:: Task prompt ::
Repeat nothing but the lines below running from the one containing "right ankle: (155, 134)" to the one containing "left elbow: (327, 81)". Keep both end lines.

:: Data supplied ::

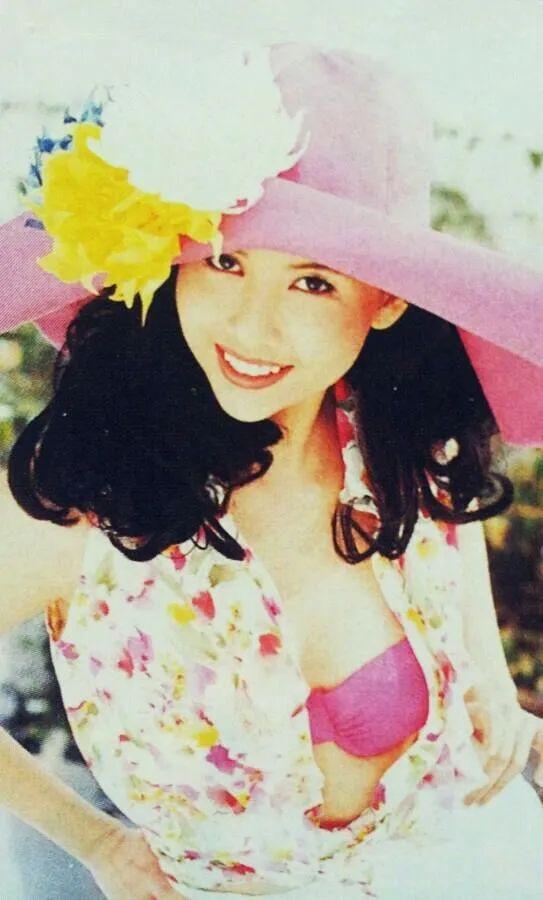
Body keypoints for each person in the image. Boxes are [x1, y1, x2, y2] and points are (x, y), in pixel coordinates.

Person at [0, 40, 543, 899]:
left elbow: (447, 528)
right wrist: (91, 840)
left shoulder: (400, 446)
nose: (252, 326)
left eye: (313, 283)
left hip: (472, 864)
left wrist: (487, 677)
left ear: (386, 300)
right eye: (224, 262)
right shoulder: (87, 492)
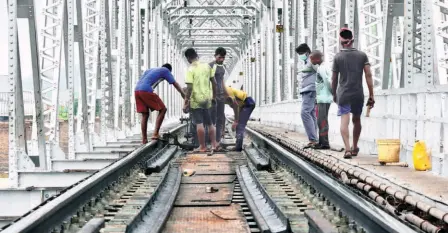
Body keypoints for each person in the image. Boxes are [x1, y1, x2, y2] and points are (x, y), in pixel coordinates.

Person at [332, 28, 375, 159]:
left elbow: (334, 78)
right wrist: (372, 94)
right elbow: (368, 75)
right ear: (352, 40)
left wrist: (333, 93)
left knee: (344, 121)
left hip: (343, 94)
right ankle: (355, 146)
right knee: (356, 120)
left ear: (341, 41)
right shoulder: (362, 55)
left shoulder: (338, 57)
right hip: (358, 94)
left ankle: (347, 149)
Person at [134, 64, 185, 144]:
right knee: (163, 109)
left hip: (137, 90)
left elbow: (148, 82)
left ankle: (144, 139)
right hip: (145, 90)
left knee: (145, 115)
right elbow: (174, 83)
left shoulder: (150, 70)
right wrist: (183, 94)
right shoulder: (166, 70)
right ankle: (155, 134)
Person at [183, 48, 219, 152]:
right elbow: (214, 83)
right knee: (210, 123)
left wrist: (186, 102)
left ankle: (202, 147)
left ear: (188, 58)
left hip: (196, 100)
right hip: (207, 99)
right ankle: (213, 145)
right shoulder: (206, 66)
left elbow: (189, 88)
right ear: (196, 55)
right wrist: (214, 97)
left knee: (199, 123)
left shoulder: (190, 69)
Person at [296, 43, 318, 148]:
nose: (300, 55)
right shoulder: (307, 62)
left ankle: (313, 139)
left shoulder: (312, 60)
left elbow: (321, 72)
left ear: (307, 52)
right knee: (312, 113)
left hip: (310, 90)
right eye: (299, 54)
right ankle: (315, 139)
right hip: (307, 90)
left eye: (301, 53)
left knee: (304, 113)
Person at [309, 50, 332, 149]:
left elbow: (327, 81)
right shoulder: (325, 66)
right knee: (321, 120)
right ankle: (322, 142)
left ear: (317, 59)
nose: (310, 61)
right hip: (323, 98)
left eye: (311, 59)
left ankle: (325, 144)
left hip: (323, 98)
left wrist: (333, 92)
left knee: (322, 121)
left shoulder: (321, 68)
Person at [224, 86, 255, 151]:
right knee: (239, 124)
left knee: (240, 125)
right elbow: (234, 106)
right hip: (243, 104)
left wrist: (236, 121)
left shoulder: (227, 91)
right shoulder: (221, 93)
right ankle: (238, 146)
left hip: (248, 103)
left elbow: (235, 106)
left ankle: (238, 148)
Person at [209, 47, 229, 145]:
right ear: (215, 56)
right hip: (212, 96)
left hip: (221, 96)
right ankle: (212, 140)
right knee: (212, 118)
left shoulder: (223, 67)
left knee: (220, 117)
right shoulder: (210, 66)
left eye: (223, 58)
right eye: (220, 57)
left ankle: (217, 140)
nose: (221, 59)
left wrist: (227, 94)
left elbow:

--

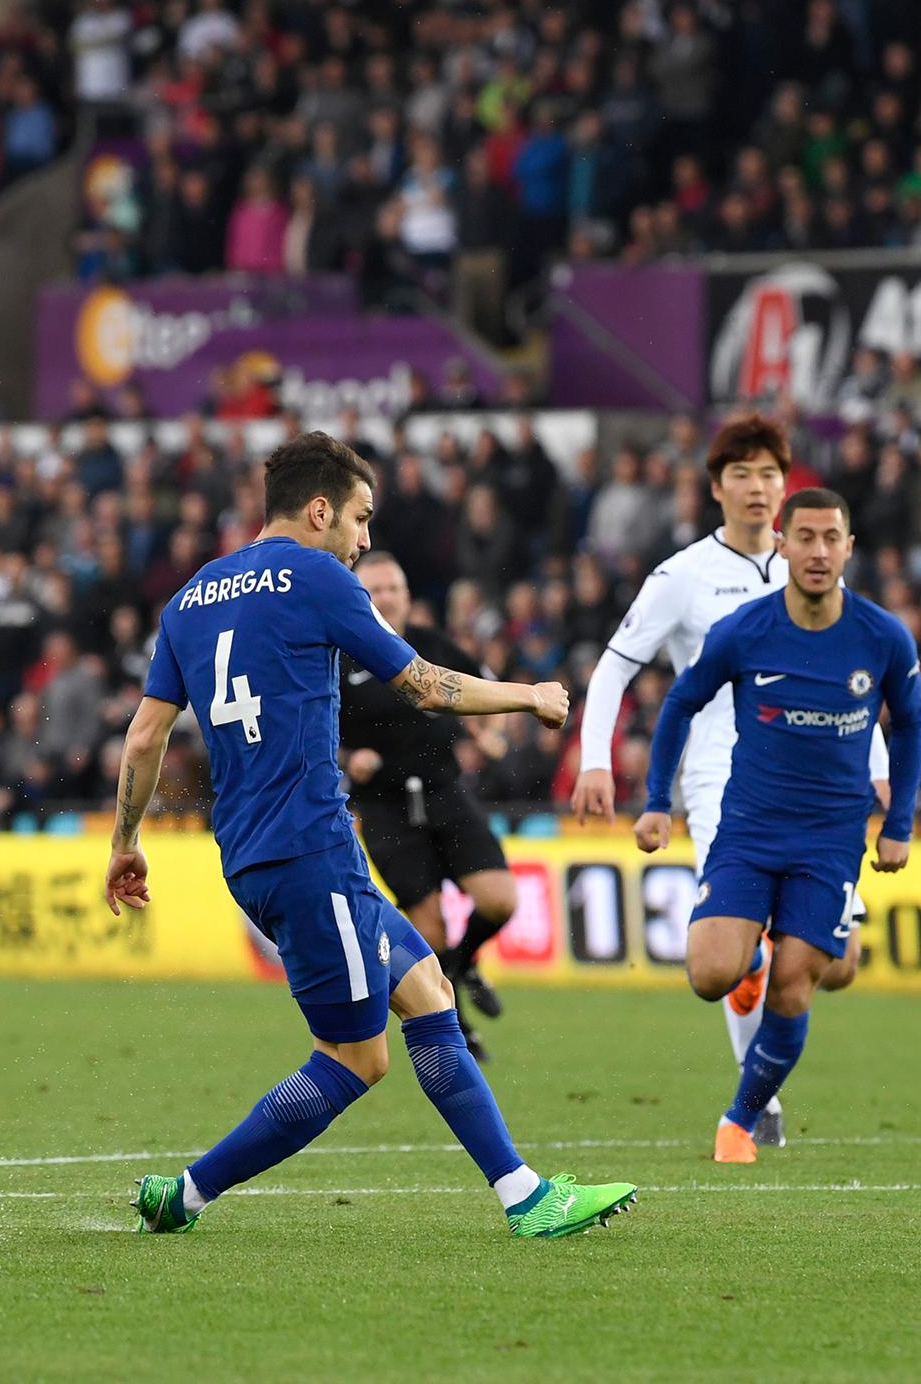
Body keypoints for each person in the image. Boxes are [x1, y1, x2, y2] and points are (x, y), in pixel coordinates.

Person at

:: Reply to the exercise ::
right ankle: (155, 134)
Person at [183, 48, 219, 152]:
right elbow: (214, 83)
right knee: (210, 123)
left wrist: (186, 102)
left ankle: (202, 147)
left ear: (188, 58)
left hip: (196, 100)
right hip: (207, 99)
right ankle: (213, 145)
right shoulder: (206, 66)
left elbow: (189, 88)
right ear: (196, 55)
right wrist: (214, 97)
left knee: (199, 123)
left shoulder: (190, 69)
Person at [296, 43, 318, 148]:
nose: (300, 55)
right shoulder: (307, 62)
left ankle: (313, 139)
left shoulder: (312, 60)
left elbow: (321, 72)
left ear: (307, 52)
right knee: (312, 113)
left hip: (310, 90)
right eye: (299, 54)
right ankle: (315, 139)
right hip: (307, 90)
left eye: (301, 53)
left knee: (304, 113)
Person at [309, 50, 332, 149]:
left elbow: (327, 81)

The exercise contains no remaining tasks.